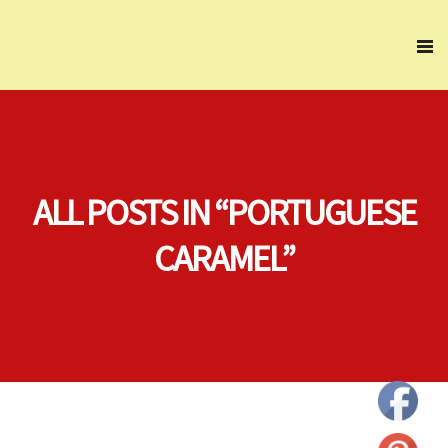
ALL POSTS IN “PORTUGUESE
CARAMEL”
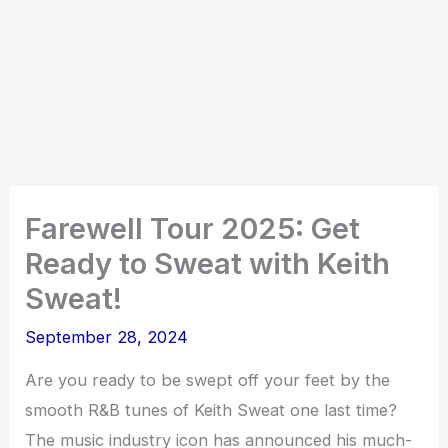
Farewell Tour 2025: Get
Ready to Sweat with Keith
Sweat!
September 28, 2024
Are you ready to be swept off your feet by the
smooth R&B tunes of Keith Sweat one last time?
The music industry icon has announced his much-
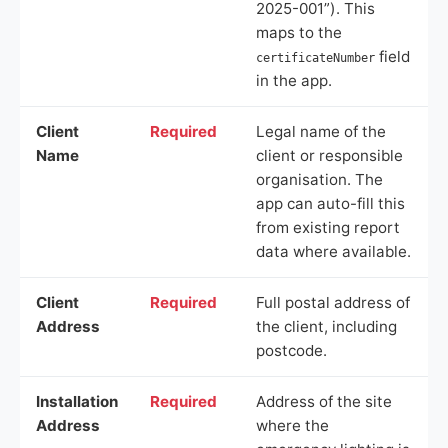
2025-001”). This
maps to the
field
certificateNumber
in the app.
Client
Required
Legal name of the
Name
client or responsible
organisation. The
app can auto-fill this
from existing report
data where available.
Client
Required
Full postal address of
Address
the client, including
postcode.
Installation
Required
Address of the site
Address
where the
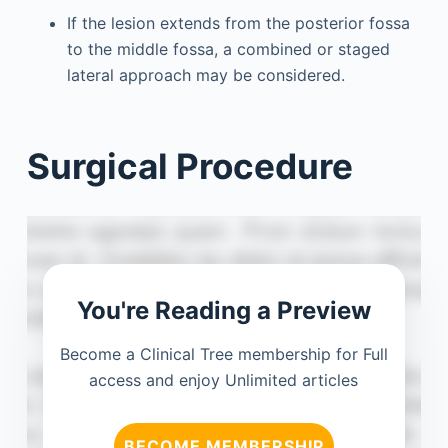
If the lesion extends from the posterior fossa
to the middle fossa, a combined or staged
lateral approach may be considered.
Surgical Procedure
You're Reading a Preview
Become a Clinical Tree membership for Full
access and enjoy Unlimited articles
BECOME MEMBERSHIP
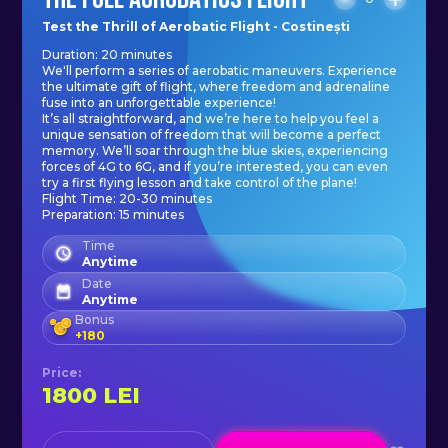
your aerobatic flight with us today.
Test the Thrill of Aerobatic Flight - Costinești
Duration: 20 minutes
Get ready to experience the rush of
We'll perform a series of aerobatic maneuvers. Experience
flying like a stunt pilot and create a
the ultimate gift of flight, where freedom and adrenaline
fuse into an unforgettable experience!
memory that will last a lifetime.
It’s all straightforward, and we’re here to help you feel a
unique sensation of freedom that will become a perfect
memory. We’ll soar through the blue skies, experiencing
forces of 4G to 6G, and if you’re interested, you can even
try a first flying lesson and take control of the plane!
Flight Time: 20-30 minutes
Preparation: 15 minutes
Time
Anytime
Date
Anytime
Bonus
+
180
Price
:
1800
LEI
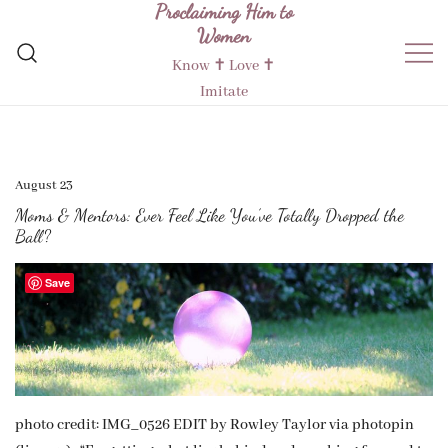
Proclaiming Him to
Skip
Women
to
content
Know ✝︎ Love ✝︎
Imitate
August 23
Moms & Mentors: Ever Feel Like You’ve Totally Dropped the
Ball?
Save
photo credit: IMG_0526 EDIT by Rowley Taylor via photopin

Exercise objective => Give the data again exactly, image-free.

Response area =>
ALL POSTS IN “PORTUGUESE
CARAMEL”
Farewell Tour 2025: Get
Ready to Sweat with Keith
Sweat!
September 28, 2024
Are you ready to be swept off your feet by the
smooth R&B tunes of Keith Sweat one last time?
The music industry icon has announced his much-
2025-001”). This
maps to the
field
certificateNumber
in the app.
Client
Required
Legal name of the
Name
client or responsible
organisation. The
app can auto-fill this
from existing report
data where available.
Client
Required
Full postal address of
Address
the client, including
postcode.
Installation
Required
Address of the site
Address
where the
If the lesion extends from the posterior fossa
to the middle fossa, a combined or staged
lateral approach may be considered.
Surgical Procedure
You're Reading a Preview
Become a Clinical Tree membership for Full
access and enjoy Unlimited articles
BECOME MEMBERSHIP
your aerobatic flight with us today.
Test the Thrill of Aerobatic Flight - Costinești
Duration: 20 minutes
Get ready to experience the rush of
We'll perform a series of aerobatic maneuvers. Experience
flying like a stunt pilot and create a
the ultimate gift of flight, where freedom and adrenaline
fuse into an unforgettable experience!
memory that will last a lifetime.
It’s all straightforward, and we’re here to help you feel a
unique sensation of freedom that will become a perfect
memory. We’ll soar through the blue skies, experiencing
forces of 4G to 6G, and if you’re interested, you can even
try a first flying lesson and take control of the plane!
Flight Time: 20-30 minutes
Preparation: 15 minutes
Time
Anytime
Date
Anytime
Bonus
+
180
Price
:
1800
LEI
Proclaiming Him to
Skip
Women
to
content
Know ✝︎ Love ✝︎
Imitate
August 23
Moms & Mentors: Ever Feel Like You’ve Totally Dropped the
Ball?
Save
photo credit: IMG_0526 EDIT by Rowley Taylor via photopin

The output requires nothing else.